CF2134B Add 0 or K

You are given an array of $$$n$$$ positive integers $$$a_1, a_2, \ldots, a_n$$$ and a positive integer $$$k$$$. In one operation, you may add either $$$0$$$ or $$$k$$$ to each $$$a_i$$$, i.e., choose another array of $$$n$$$ integers $$$b_1, b_2, \ldots, b_n$$$ where each $$$b_i$$$ is either $$$0$$$ or $$$k$$$, and update $$$a_i$$$ to $$$a_i + b_i$$$ for $$$1 \le i \le n$$$. Note that you can choose different values for each element of the array $$$b$$$. Your task is to perform at most $$$k$$$ such operations to make $$$\gcd(a_1, a_2, \ldots, a_n) > 1$$$ $$$^{\text{∗}}$$$. It can be proved that this is always possible. Output the final array after the operations. You do not have to output the operations themselves. $$$^{\text{∗}}$$$ $$$\gcd(a_1, a_2, \ldots, a_n)$$$ denotes the [greatest common divisor (GCD)](https://en.wikipedia.org/wiki/Greatest_common_divisor) of $$$a_1, a_2, \ldots, a_n$$$.
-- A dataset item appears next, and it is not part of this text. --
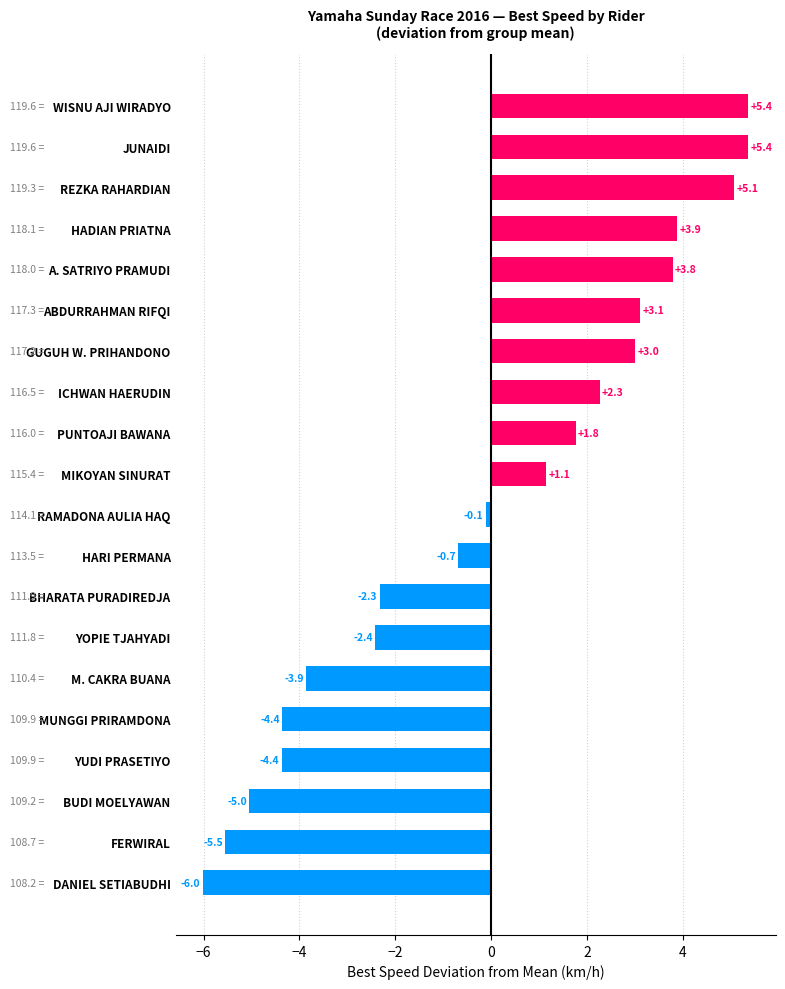

Is it true that the value at JUNAIDI is 3.7?

False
Each test contains multiple test cases. The first line contains the number of test cases $$$t$$$ ($$$1 \le t \le 1000$$$). The description of the test cases follows. The first line of each test case contains two integers $$$n$$$ and $$$k$$$ ($$$1 \le n \le 10^5$$$, $$$1 \leq k \leq 10^9$$$) — the length of the array $$$a$$$ and the given constant. The second line of each test case contains $$$n$$$ integers $$$a_1,a_2,\ldots,a_n$$$ ($$$1 \le a_i \le 10^9$$$) — the elements of the array $$$a$$$. It is guaranteed that the sum of $$$n$$$ over all test cases does not exceed $$$10^5$$$.

For each test case, output an array of $$$n$$$ integers in a new line — the final array after the operations. The integers in the output should be within the range from $$$1$$$ to $$$10^9 + k^2$$$. If there are multiple valid outputs, you can output any of them. Note that you do not have to minimize the number of operations.
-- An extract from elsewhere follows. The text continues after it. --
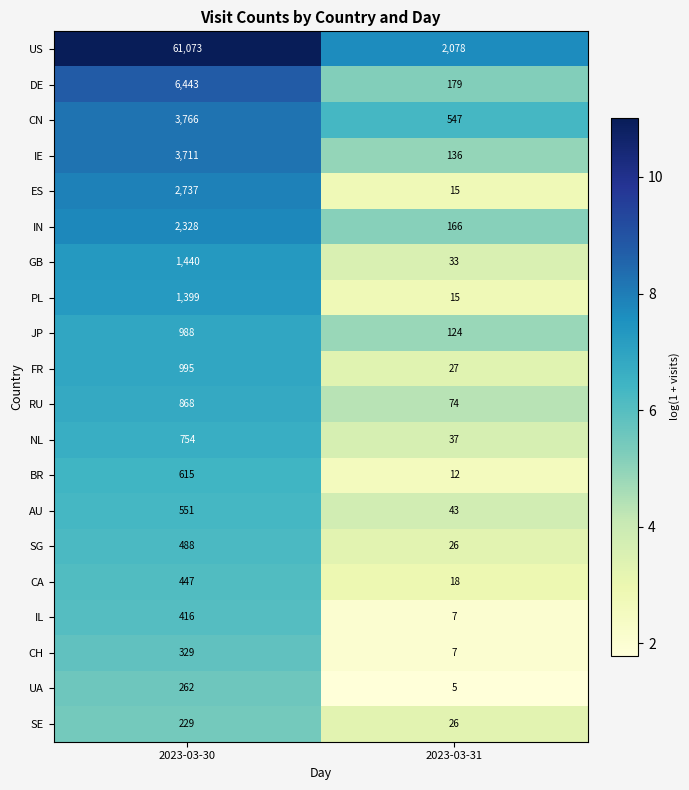

Read the RU value at 2023-03-30, to the nearest 100.

900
In the first test case, the output $$$[8,10,10]$$$ is valid because $$$\gcd(8, 10, 10) = 2 > 1$$$, and the array $$$[2, 7, 1]$$$ can be transformed into $$$[8, 10, 10]$$$ using at most $$$3$$$ operations. One possible sequence of operations is shown below: |Operation|$b$ |Resulting $a$| |:-------:|:-------:|:--------:| |$1$ |$[3, 0, 3]$|$[5, 7, 4]$ | |$2$ |$[0, 0, 3]$|$[5, 7, 7]$ | |$3$ |$[3, 3, 3]$|$[8, 10, 10]$| Other outputs like $$$[2, 10, 4]$$$, $$$[8, 16, 4]$$$, and $$$[5, 10, 10]$$$ are also considered valid. In the second test case, the output $$$[7, 14, 21, 14]$$$ is valid because: - $$$\gcd(7, 14, 21, 14) = 7 > 1$$$. - Starting from $$$[2, 9, 16, 14]$$$, applying the operation with $$$b = [5, 5, 5, 0]$$$ yields $$$[7, 14, 21, 14]$$$, requiring no more than $$$5$$$ operations.